Major listed local companies such as SMS Management & Technology, Oakton, ASG and UXC, which hold major IT services contracts with government departments and large companies such as Qantas, have all seen large slumps in their share prices in recent times due to the global financial crisis, although most made a modest recovery today.
Share prices: Australian IT companies bottom out
(Credit: Renai LeMay/ZDNet.com.au)
Internationally, technology giants such as Symantec and Oracle have taken advantage of the turmoil to pick up smaller firms for potentially lower prices than they would have previously paid.
UXC finance director Mark Hubbard said he didn't think there was more or less opportunity for consolidation amongst local firms because most had seen similar share price declines. "The relativities between the shares have remained constant, but everybody's value has gone down," he said.
On the other hand, two possibilities Hubbard mentioned were that multinationals could be interested in buying local firms, or that private equity giants could step in.
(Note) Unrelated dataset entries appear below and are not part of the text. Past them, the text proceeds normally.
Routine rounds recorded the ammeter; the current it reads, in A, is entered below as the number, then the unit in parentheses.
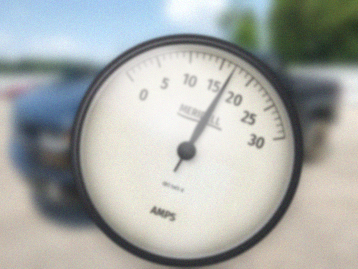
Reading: 17 (A)
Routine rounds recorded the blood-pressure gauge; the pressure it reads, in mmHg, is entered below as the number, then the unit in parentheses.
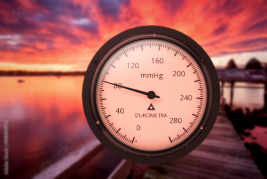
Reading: 80 (mmHg)
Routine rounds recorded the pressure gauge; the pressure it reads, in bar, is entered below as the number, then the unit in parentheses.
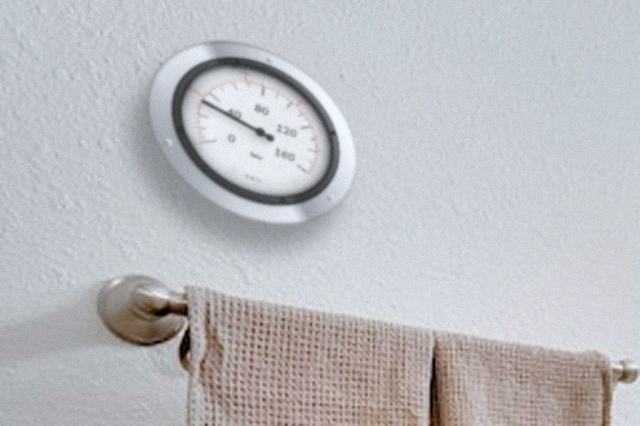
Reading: 30 (bar)
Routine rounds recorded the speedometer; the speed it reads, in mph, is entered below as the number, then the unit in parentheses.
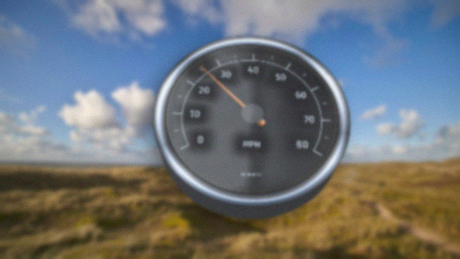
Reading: 25 (mph)
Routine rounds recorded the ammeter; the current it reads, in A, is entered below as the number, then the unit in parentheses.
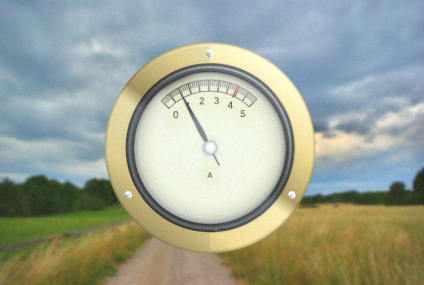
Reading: 1 (A)
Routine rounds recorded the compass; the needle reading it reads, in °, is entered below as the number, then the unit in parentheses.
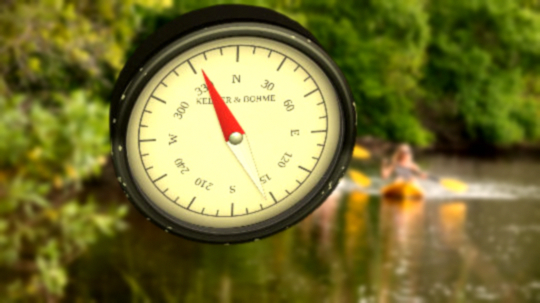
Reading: 335 (°)
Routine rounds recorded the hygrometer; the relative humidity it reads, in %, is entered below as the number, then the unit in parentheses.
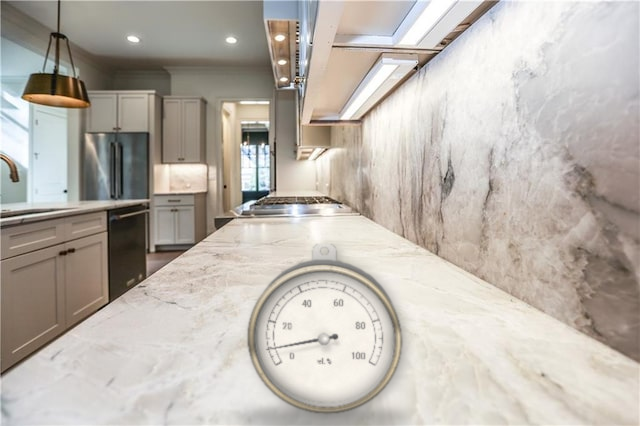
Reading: 8 (%)
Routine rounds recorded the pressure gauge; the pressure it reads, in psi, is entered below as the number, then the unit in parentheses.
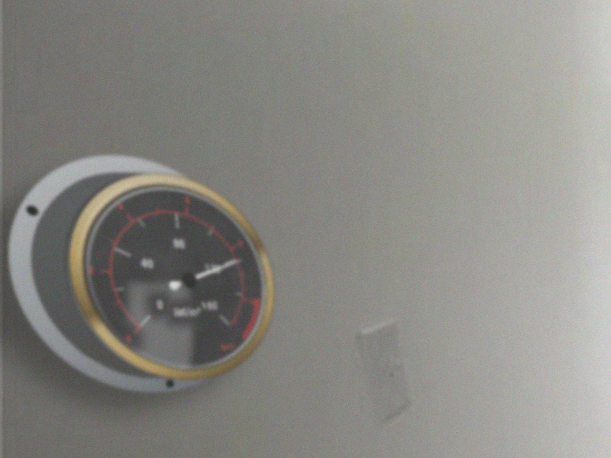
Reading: 120 (psi)
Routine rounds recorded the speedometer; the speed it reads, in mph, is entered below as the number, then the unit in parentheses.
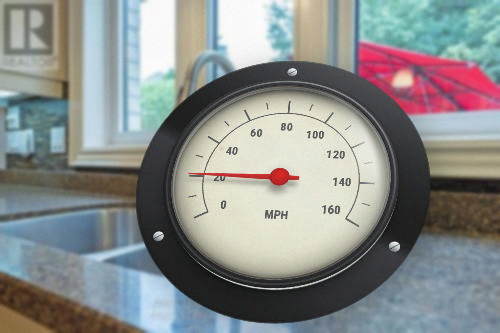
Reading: 20 (mph)
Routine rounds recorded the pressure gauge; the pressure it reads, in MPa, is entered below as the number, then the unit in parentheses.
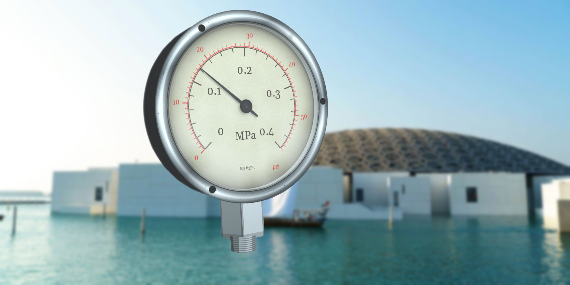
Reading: 0.12 (MPa)
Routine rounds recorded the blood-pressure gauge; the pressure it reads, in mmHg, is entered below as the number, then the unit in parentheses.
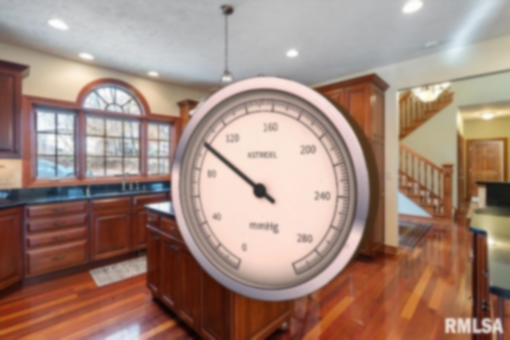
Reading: 100 (mmHg)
UXC itself could be hard to take over, as the company has a controlling block of shareholders including the board, management and staff that held 35 per cent of the firm.
"Would we want to sell the company at these prices ... speaking for myself, I'm not happy with the price," he said.
IT services giants Fujitsu and CSC are known to have taken a look at Telstra's Kaz IT services division when the telco recently had it on the market, although no acquisition resulted. And Hewlett-Packard has also been on the acquisition trail, picking up EDS in one of the IT industry's biggest ever buys.
Optus has in the past been an acquirer, picking up Alphawest and Uecomm locally. Private equity has been active in the Australian IT sector to some extent over the past couple of years, with US company Francisco Partners picking up Mincom and investing in Melbourne-based Aconex, for example. MYOB was also temporarily a target.
ASG chief financial officer Dean Langenback said he agreed the financial changes could spark local consolidation on the horizon but said it was unlikely ASG would be too involved as a target, because of what he described as the Perth-based company's differing nature as an IT outsourcer, compared to others in the sector.
Microequities head of research Carlos Gil, who tracks a number of local technology firms including DWS, said there had to be a strong reason for consolidation to take place amongst local firms, with the most compelling one being the need to cut costs in a bad climate.
He pointed out any local acquisitions would be very hard to finance through debt, because of the bad financial situation, although it could be easier if companies had cash sitting around.
Gil agreed larger companies could be looking to snap up minnows for currently lower prices; however, he said he thought it was too early to know what the fallout would be in terms of mergers and acquisitions. "I think there is going to be a lot of people holding back," he said.
The analyst said overall, while it was too early to say how the financial crisis would impact demand for IT services, in general his firm expected a "negative outflow" from the situation. "We do expect IT discretionary spending to decline," he said.